The Grossman Trial Competition provides second and third-year law students at the College of Law an opportunity to practice trial skills before experienced trial attorneys and judges during the fall semester. Student teams of two represent a client involved in a lawsuit. As part of the competition, students perform opening arguments, direct-examinations, cross-examinations, and closing statements and enter evidence. Some of our most recent evaluators included the Honorable Glenn T. Suddaby, United States District Court Judge for the Northern District of New York, Frank H. Armani (L’56), attorney, the Honorable Therese Wiley Dancks (L’91), United States Magistrate Judge for the Northern District of New York, the Honorable Donald A. Greenwood (L’81), Onondaga County Supreme Court Judge, the Honorable Norman A. Mordue (L’71), Senior United States District Court Judge for the Northern District of New York, the Honorable Deborah H. Karalunas, Onondaga County Supreme Court Judge, and the Honorable David E. Peebles (L’75), United States Magistrate Judge for the Northern District of New York.
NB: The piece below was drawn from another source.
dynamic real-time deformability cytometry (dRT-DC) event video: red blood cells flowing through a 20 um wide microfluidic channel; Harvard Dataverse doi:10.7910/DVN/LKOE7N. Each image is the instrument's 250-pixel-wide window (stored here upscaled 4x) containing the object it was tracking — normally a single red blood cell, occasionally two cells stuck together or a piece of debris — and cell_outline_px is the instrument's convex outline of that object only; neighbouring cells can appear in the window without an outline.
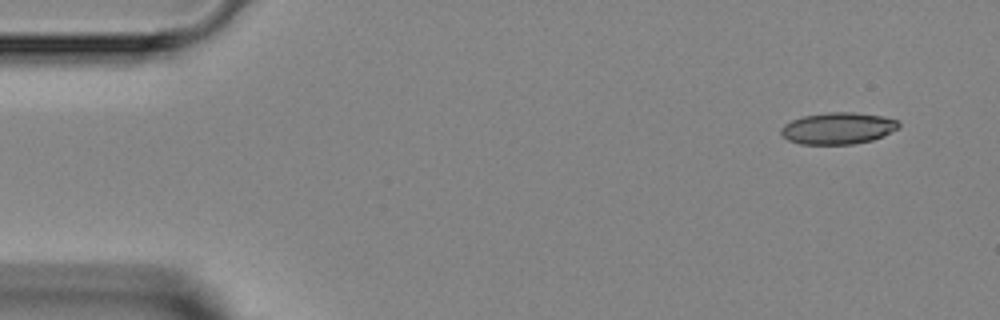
{"species": "Egyptian fruit bat (a non-hibernating species)", "species_latin": "Rousettus aegyptiacus", "temperature_condition": "room temperature", "stored_images_in_passage": 4, "camera_frame_rate_fps": 3000, "um_per_image_px": 0.085, "animal": {"sex": "female"}, "frame": {"image": 1, "passage_image": 1, "time_ms": 0.0, "image_size_px": [1000, 320], "cell_outline_px": [[900, 124], [896, 128], [884, 136], [872, 140], [852, 144], [800, 144], [788, 140], [780, 132], [780, 128], [784, 124], [792, 120], [804, 116], [828, 112], [852, 112], [880, 116], [900, 120]], "centroid_in_image_um": [71.22, 10.9], "position_along_channel_um": 13.8, "area_um2": 21.62}}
The first Lionel O. Grossman Trial Competition was held in 1978 and was named for the College of Law alumnus, Lionel O. Grossman. Mr. Grossman was known for his overwhelming contributions to the local Syracuse community including roles as director of the Syracuse Symphony Orchestra, Syracuse Boy Scout Commissioner, Director of the YYHA and the Jewish Community Center, Director of the Jewish Welfare Federation, and leader of the local Israel Bond Drive. He was also well known for his devotion to the fight against cerebral palsy. Mr. Grossman founded the Cerebral Palsy Center, served as President of the United Cerebral Palsy Association of Syracuse and New York, and served as co-counsel to the National Cerebral Palsy Legislative Committee.
The Mackenzie Hughes Competition is open to two-person teams consisting of second and third-year Syracuse law students. Syracuse law students receive valuable feedback from practicing lawyers and judges throughout the appellate competition. Volunteer “judges” from the local legal community evaluate each team’s written appellate brief as well as oral argument performance through multiple rounds. Many distinguished local and federal judges bench the competition’s final round of oral argument. Most recently, our esteemed bench included the Honorable Theodore A. McKee, Chief Judge of the United States Court of Appeals for the Third Circuit, the Honorable William Q. Hayes, United States District Court Judge for the Southern District of California, the Honorable Robert D. Mariani, United States District Court Judge for the Middle District of Pennsylvania, and the Honorable Frederick J. Scullin, Jr., Senior United States District Court Judge for the Northern District of New York.

Mackenzie Hughes, LLP, located in Syracuse, New York, generously supports the annual Mackenzie Hughes, LLP Edmund H. Lewis Appellate Advocacy Competition held during the spring semester. The competition is named for the Honorable Edmund H. Lewis, distinguished alumnus of Syracuse University College of Law and partner at Mackenzie Hughes, LLP, who served as Chief Judge of the New York Court of Appeals.
The Alternative Dispute Resolution Competition is open to two person teams consisting of second and third year law students. The competition gives students an opportunity to practice resolving clients’ conflicts through arbitration, mediation and negotiation. Practitioners evaluate teams over the course of three days of rounds which culminate in a final round open to the public.

The Moot Court Honor Society held the first Alternative Dispute Resolution Competition at the College of Law in 2012-2013 in response to the increasing demand for dispute resolution training outside of traditional litigation. Local and longtime supporting firm, Bond, Schoeneck & King began its sponsorship of the ADR competition in 2014-2015.
Only first year students participate in the annual Hancock Estabrook Competition held at the beginning of Spring semester. Students argue issues in a case on appeal before a panel of “judges” who advise as well as evaluate them throughout the competition. Moot Court Honor Society members judge beginning rounds of the competition, and local judges and practitioners evaluate the final round.

The Moot Court Honor Society added the first year oral advocacy competition 2011. In 2013, Syracuse law firm Hancock Estabrook generously sponsored this important opportunity to introduce basic oral argument skills and the art of preparing for and delivering an argument.